Émigrants entassés dans les cales fétides, disputant de ce qu’on ferait quand on toucherait terre, sûrs de trouver merveille, terres fertiles, prairies vertes, ou des chasses, ou des forêts, ou des mines d’or… mais — hâte ! hâte d’arriver ! — sûrs qu’une fois à terre, chacun s’arrangerait, et tout s’arrangerait, — hâte ! hâte d’arriver ! ô vent de la Révolte, souffle donc dans nos voiles ! — sûrs : tout s’arrangera ! Quand donc ? À terre ! Au lendemain de la Révolution… Tous ensemble ils voguaient vers les lointaines Amériques — hâte ! hâte ! ô l’horrible et fastidieux voyage ! — vers les lointaines Amériques, la Terre Promise.

Oui ! qu’elle souffle, la Révolte, si seule elle peut mener là ! Qu’elle mette des océans entre nous et la patrie !

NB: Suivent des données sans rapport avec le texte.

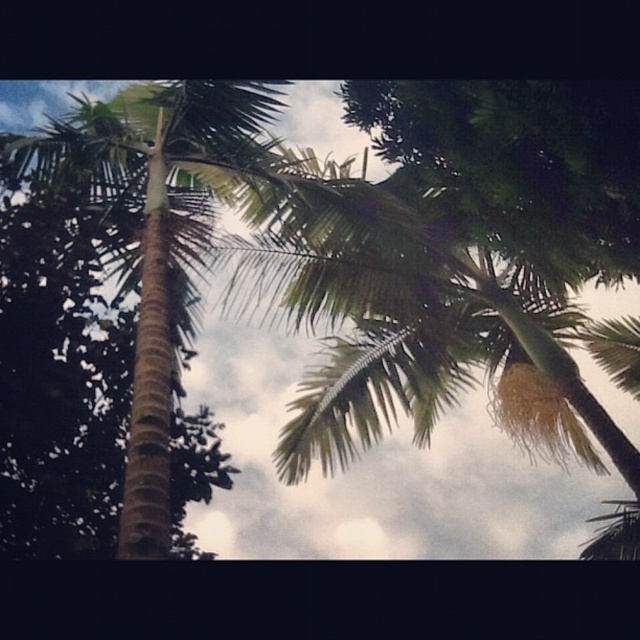
You are standing under the palm tree and looking up. There are two points marked on the trunk. One is at coordinate point (419,262) and the other at point (163,202). Which point is closer to the top of the palm tree?

Point (419,262) is behind point (163,202), so it is closer to the top of the palm tree.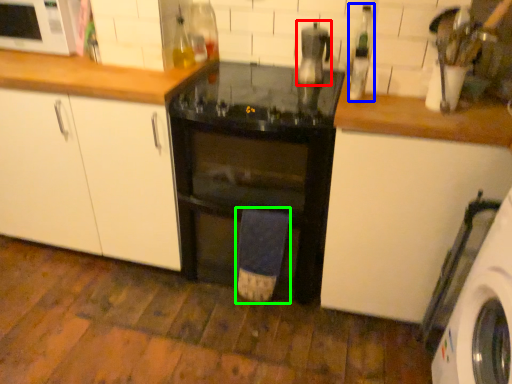
Question: Which object is the farthest from appliance (highlighted by a red box)? Choose among these: bottle (highlighted by a blue box) or bath towel (highlighted by a green box).

Choices:
 (A) bottle
 (B) bath towel

Answer: (B)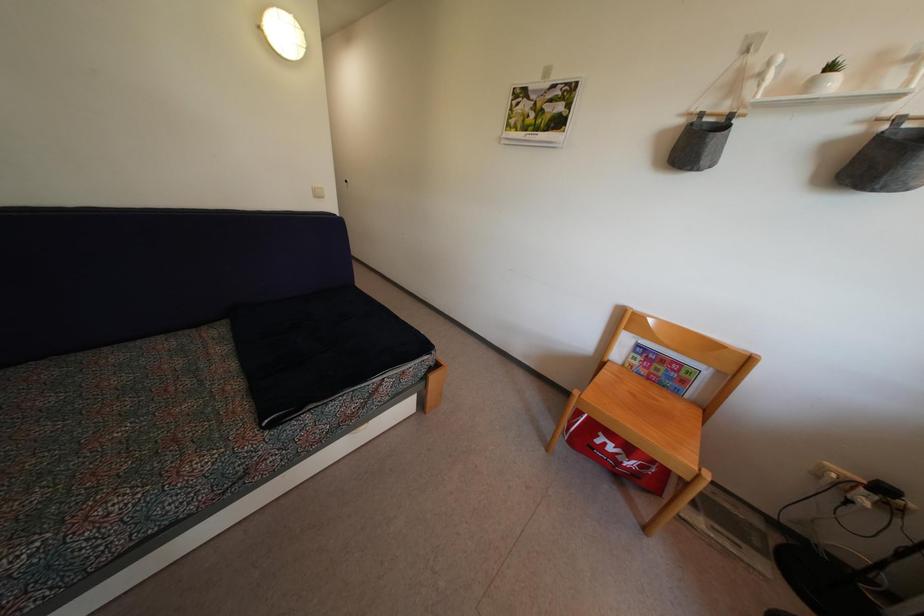
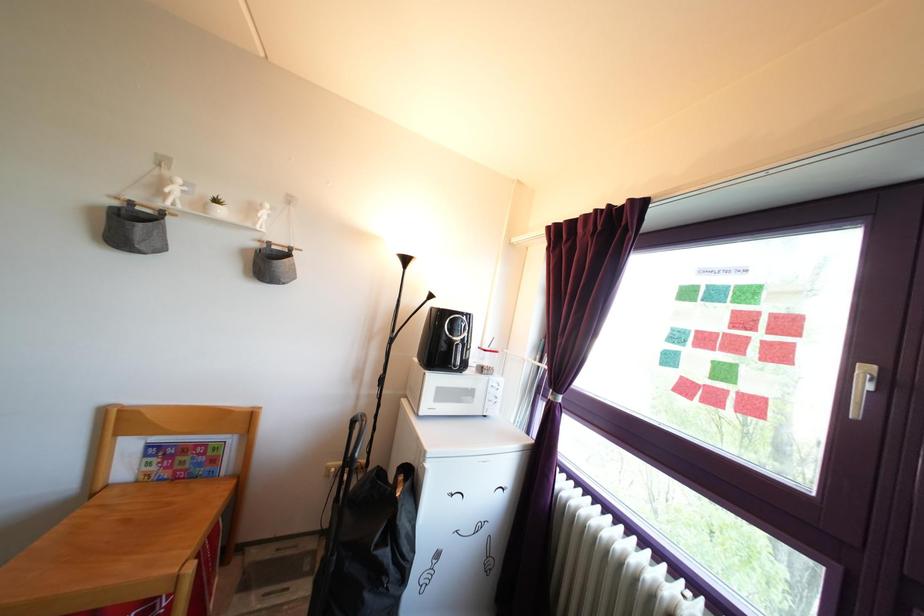
In the second image, find the point that corresponds to [685,129] in the first image.

(118, 211)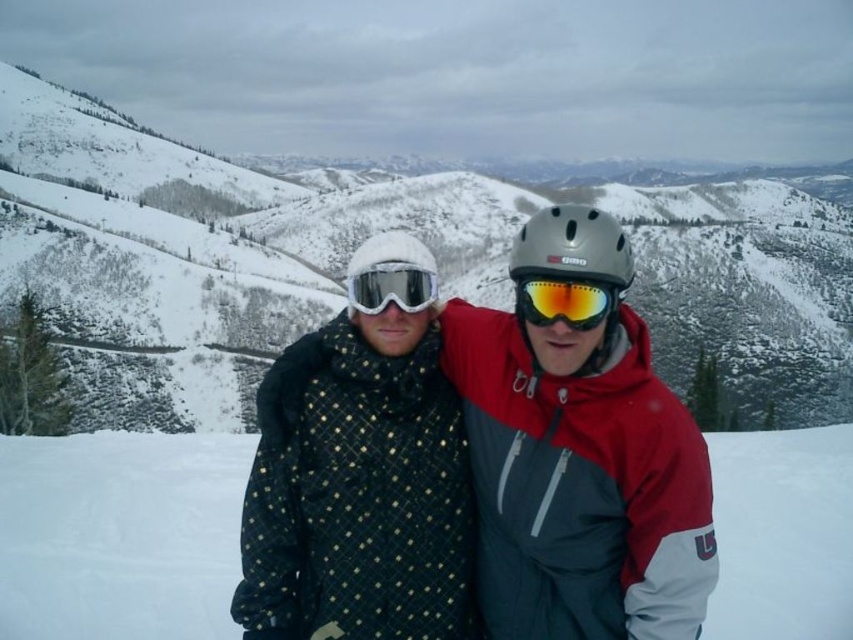
What do you see at coordinates (569, 284) in the screenshot? This screenshot has height=640, width=853. I see `matte gray helmet at center` at bounding box center [569, 284].

Is point (550, 365) more distant than point (386, 300)?

That is False.

This screenshot has height=640, width=853. I want to click on matte gray helmet at center, so click(569, 284).

Between shiny orange ski goggles at center and matte black goggles at center, which one is positioned lower?

shiny orange ski goggles at center is below.

This screenshot has width=853, height=640. What do you see at coordinates (563, 301) in the screenshot?
I see `shiny orange ski goggles at center` at bounding box center [563, 301].

Where is `shiny orange ski goggles at center`? The width and height of the screenshot is (853, 640). shiny orange ski goggles at center is located at coordinates [x=563, y=301].

Image resolution: width=853 pixels, height=640 pixels. Find the location of `shiny orange ski goggles at center`. shiny orange ski goggles at center is located at coordinates (x=563, y=301).

Who is positioned more to the left, snowy mountain at center or matte black goggles at center?

matte black goggles at center

Which is behind, point (291, 333) or point (392, 278)?

Positioned behind is point (291, 333).

Does point (700, 268) lie in front of point (381, 275)?

No, it is not.

The width and height of the screenshot is (853, 640). Find the location of `snowy mountain at center`. snowy mountain at center is located at coordinates (363, 237).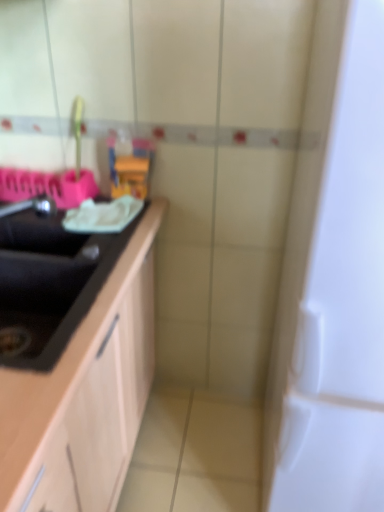
This screenshot has width=384, height=512. Describe the element at coordinates (36, 228) in the screenshot. I see `black matte sink at left` at that location.

You are a GUI agent. You are given a task and a screenshot of the screen. Output one action in this format:
    pyautogui.click(x=<x>, y=<y>)
    Task: Click on the black matte sink at left
    
    Given the screenshot: What is the action you would take?
    pyautogui.click(x=36, y=228)

Identify the location of translucent plastic toy at center. (130, 165).

I want to click on white glossy door at right, so click(333, 282).

Can you tell me how much black matte countertop at left and translucent plastic toy at center differ in facing direction?

They differ by 90.2 degrees in their facing directions.

Identify the location of toy behind the black matte countertop at left. (130, 165).

Which of these two, black matte countertop at left or translucent plastic toy at center, is thinner?

With smaller width is translucent plastic toy at center.

Is black matte countertop at left oriented towards translucent plastic toy at center?

No, black matte countertop at left is not aimed at translucent plastic toy at center.

Which is more distant, [41,199] or [21,380]?

Positioned behind is point [41,199].

From the image's perspective, is black matte sink at left located above or below black matte countertop at left?

From the image's perspective, black matte sink at left appears above black matte countertop at left.

How many degrees apart are the facing directions of black matte sink at left and black matte countertop at left?

They differ by 0.18 degrees in their facing directions.

Would you say translucent plastic toy at center is to the left or to the right of white glossy door at right in the picture?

Sol natal, coin de champ paternel, vieux château du seigneur, église du village… Bah ! on nous a promis mieux que tout cela. En route ! Dans cette cale fétide naviguerons-nous toujours ? Révolte, qui nous emmena, quand toucherons-nous terre ?

Eh bien ! c’est l’Anarchie. Va au hasard, navire que nul ne peut guider. Du moins le bon vent souffle. Pas de port. Échouons !

Non. je n’ai pas le plan de la cité de rêve ! Mais j’ai celui de la cité de réalité. Celle qu’il faut détruire ! Tout flambe ! Tout s’écroule ! Les égouts envahis, les téléphones coupés, la ville souterraine saignée aux quatre veines… et vous savez ? dépôts d’armes, usines, et la Banque ! fouillez à la poche tout de suite. Allumez !

Comme dans un marais que l’on vient de troubler, sautent, sautent les grenouilles ! En l’air, tous les bourgeois ! On les dynamitera, le monde sautera…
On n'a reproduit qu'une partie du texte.